PROVIDED ENTRIES:
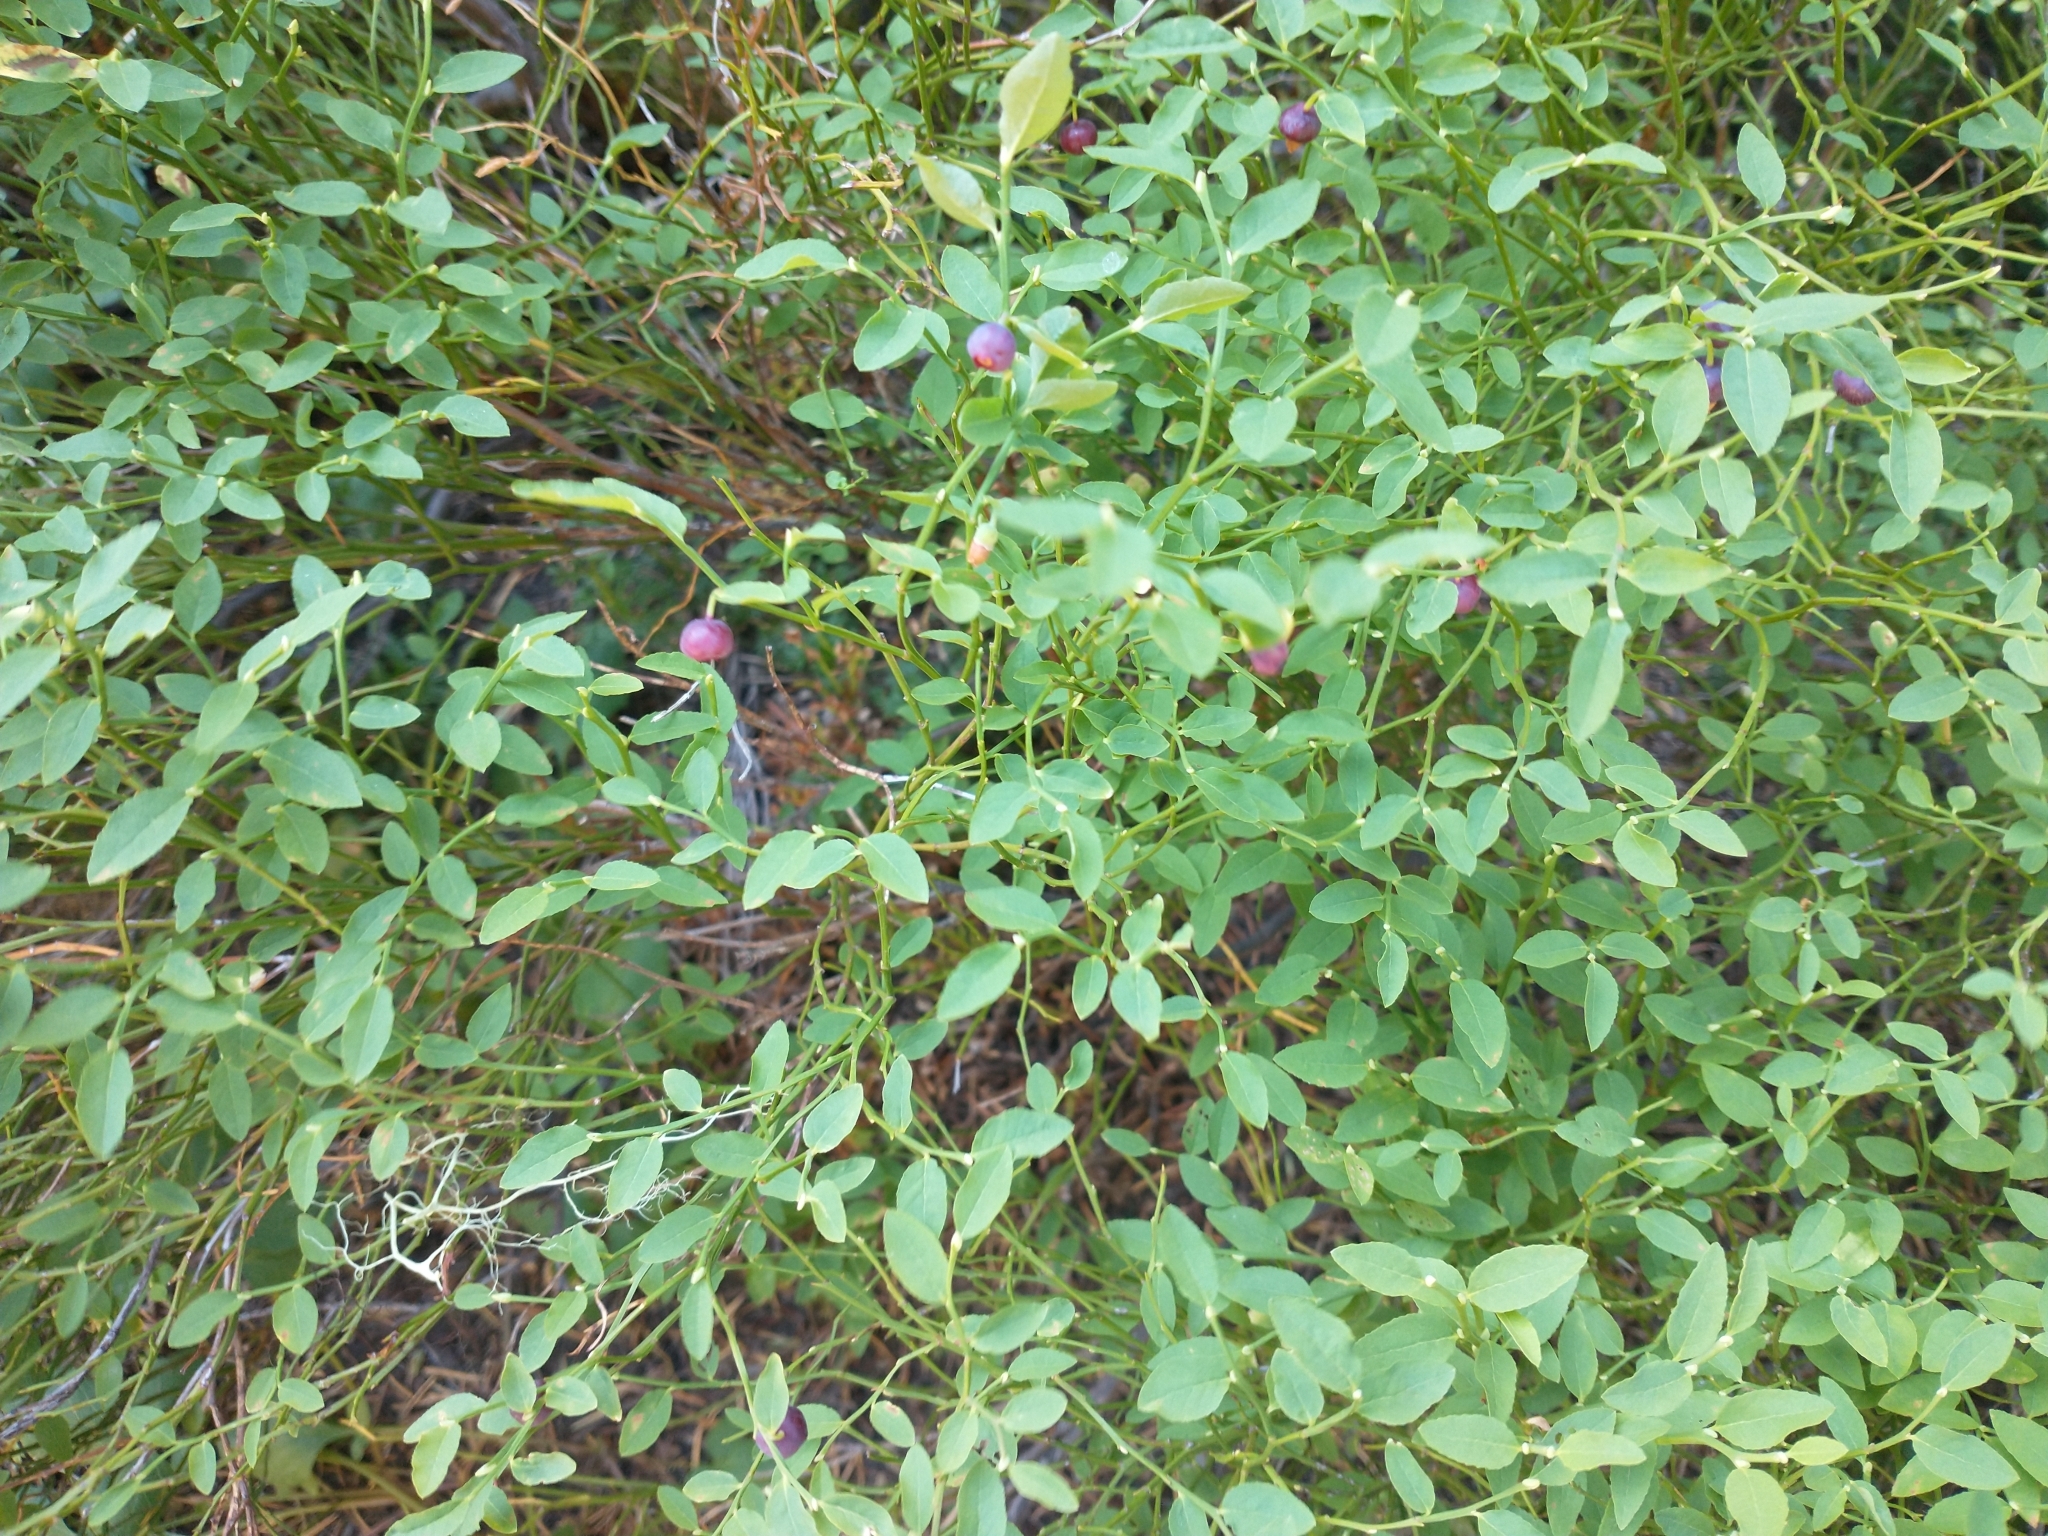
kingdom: Plantae
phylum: Tracheophyta
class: Magnoliopsida
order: Ericales
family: Ericaceae
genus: Vaccinium
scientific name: Vaccinium scoparium
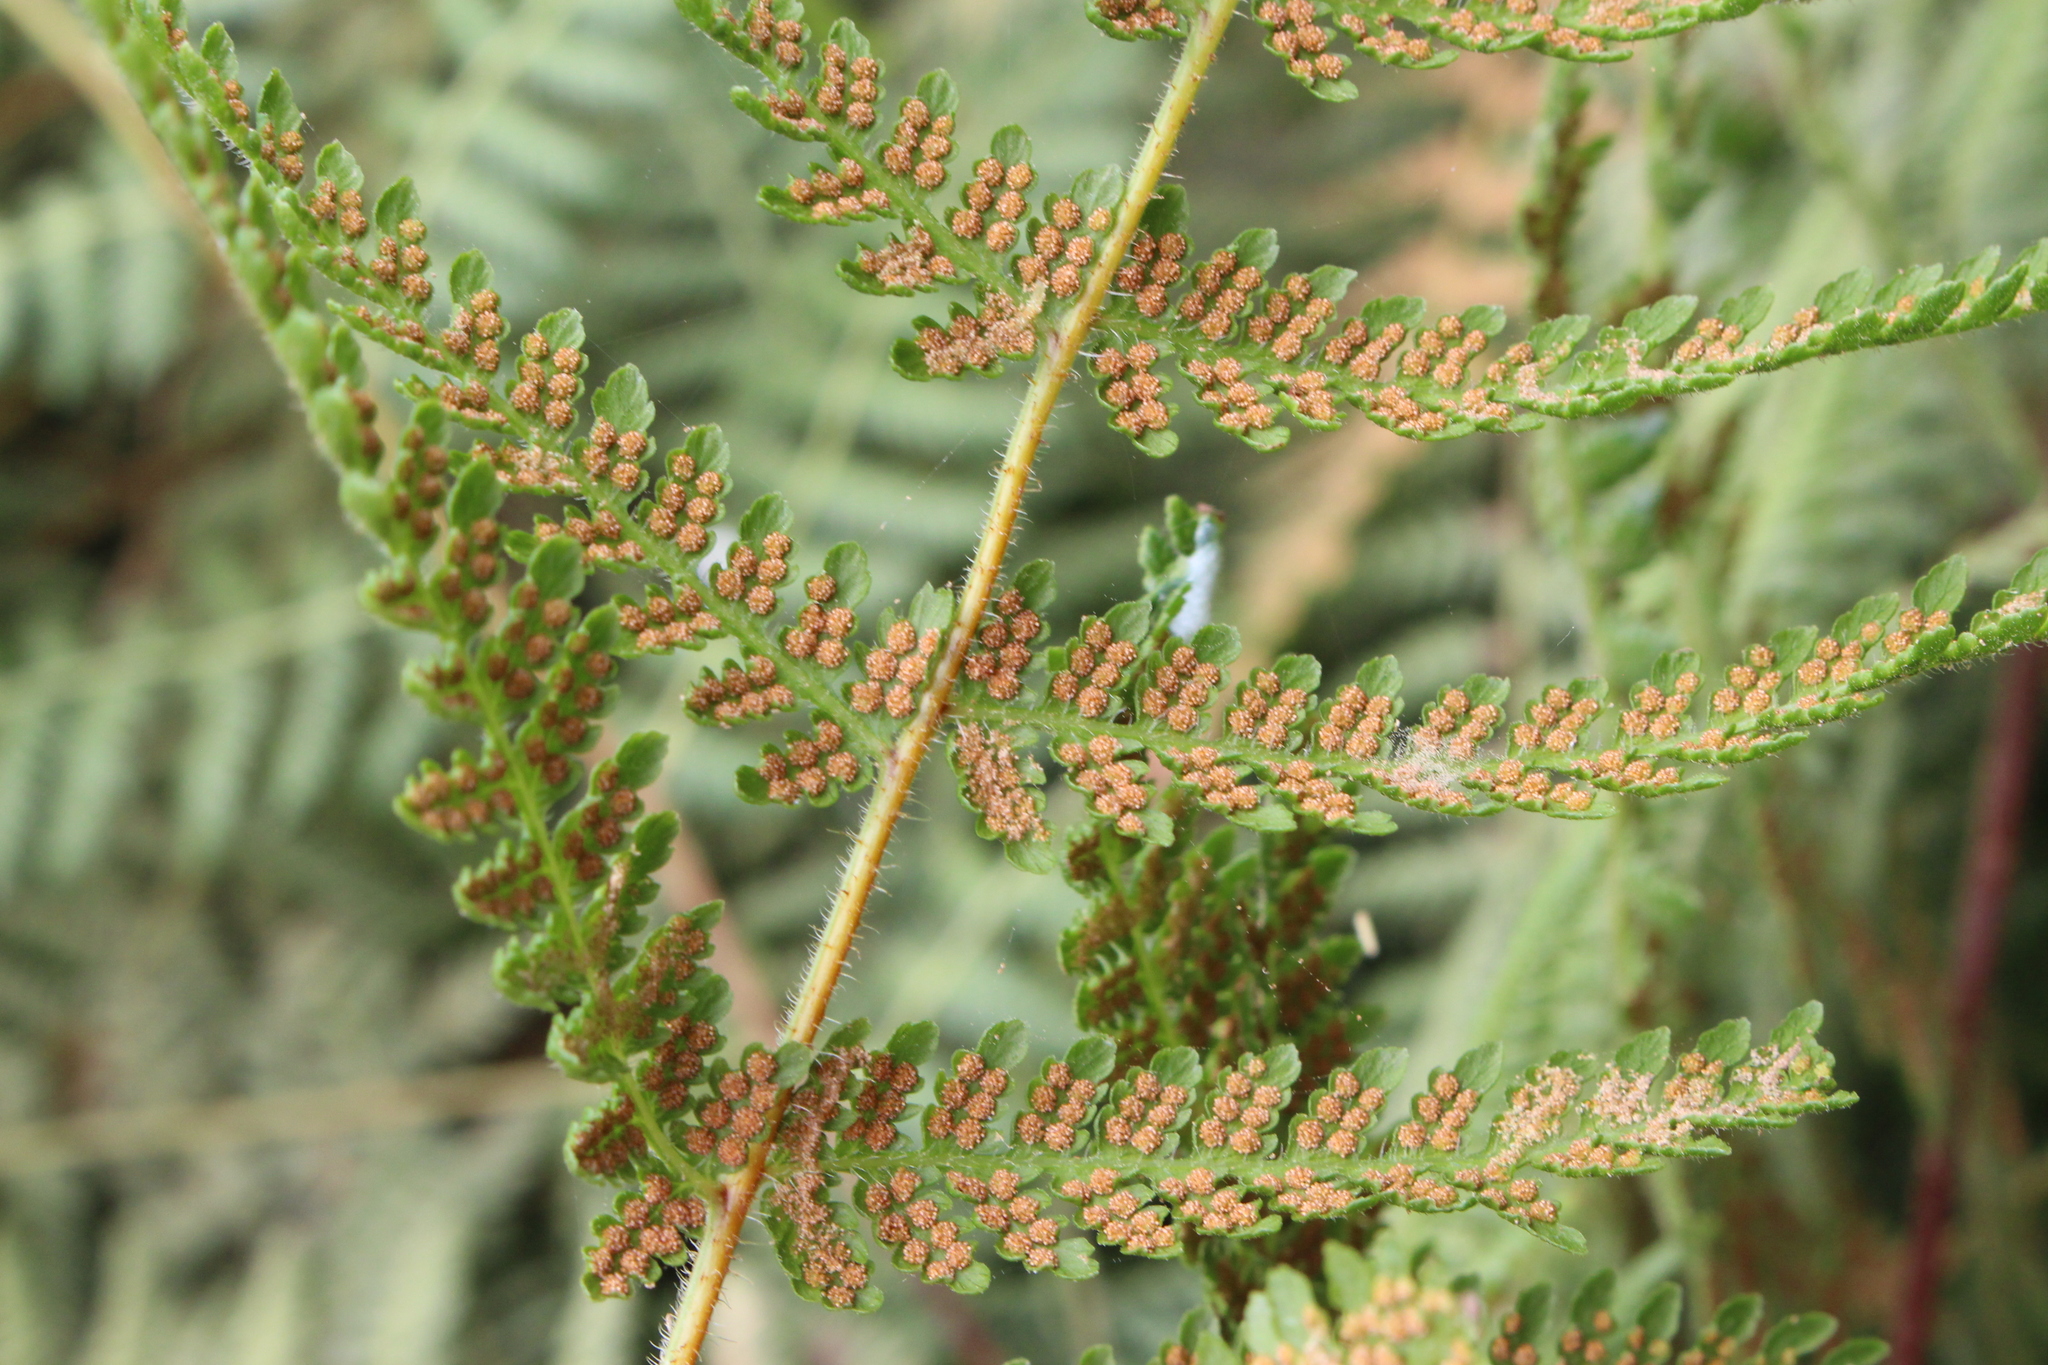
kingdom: Plantae
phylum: Tracheophyta
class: Polypodiopsida
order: Polypodiales
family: Dennstaedtiaceae
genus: Hypolepis
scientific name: Hypolepis ambigua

GOAL: Rewrite the lines of the data above with "scientific name" replaced by "binomial" throughout and everything else unchanged. Leave the pictures out of your answer.

FULL RESPONSE:
kingdom: Plantae
phylum: Tracheophyta
class: Magnoliopsida
order: Ericales
family: Ericaceae
genus: Vaccinium
binomial: Vaccinium scoparium
kingdom: Plantae
phylum: Tracheophyta
class: Polypodiopsida
order: Polypodiales
family: Dennstaedtiaceae
genus: Hypolepis
binomial: Hypolepis ambigua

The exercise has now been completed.